_Records:_
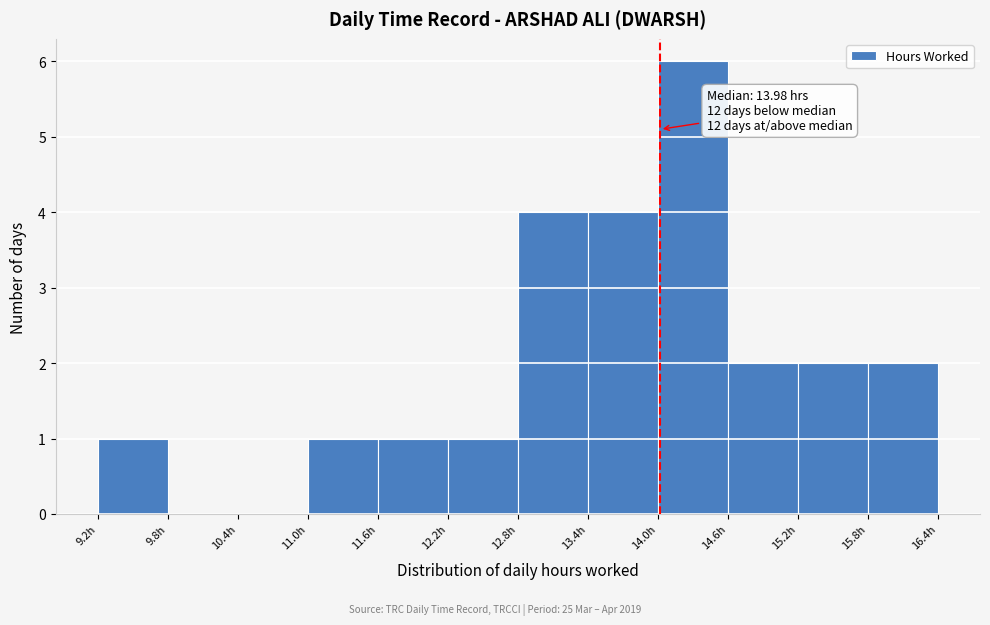

Over which range of the x-axis is the bar tallest?

14.0 to 14.6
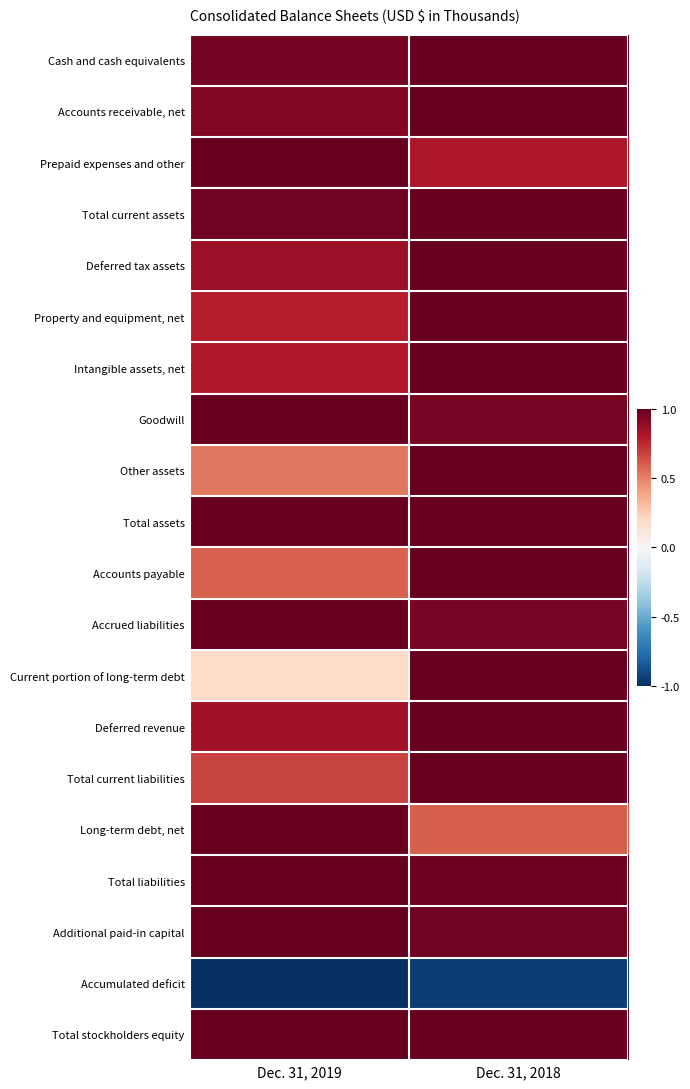

What is the minimum value shown in the chart?

-1.0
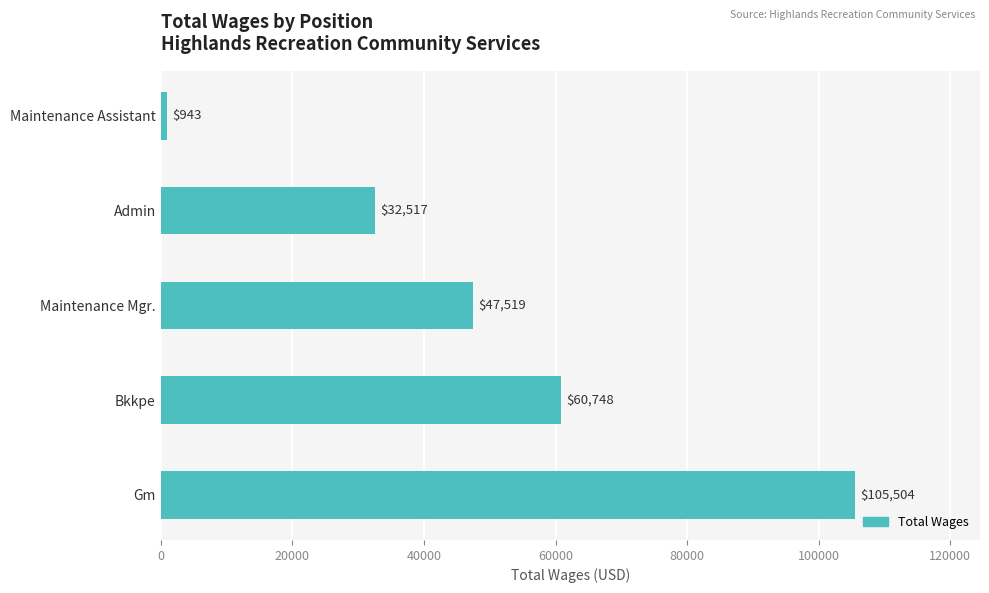

Is it true that the value at Admin is 43695?

False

_Instruction:_ Print the text of all the records above verbatim, leaving the pictures out.

_Solution to the exercise:_
Over which range of the x-axis is the bar tallest?

14.0 to 14.6

What is the minimum value shown in the chart?

-1.0

Is it true that the value at Admin is 43695?

False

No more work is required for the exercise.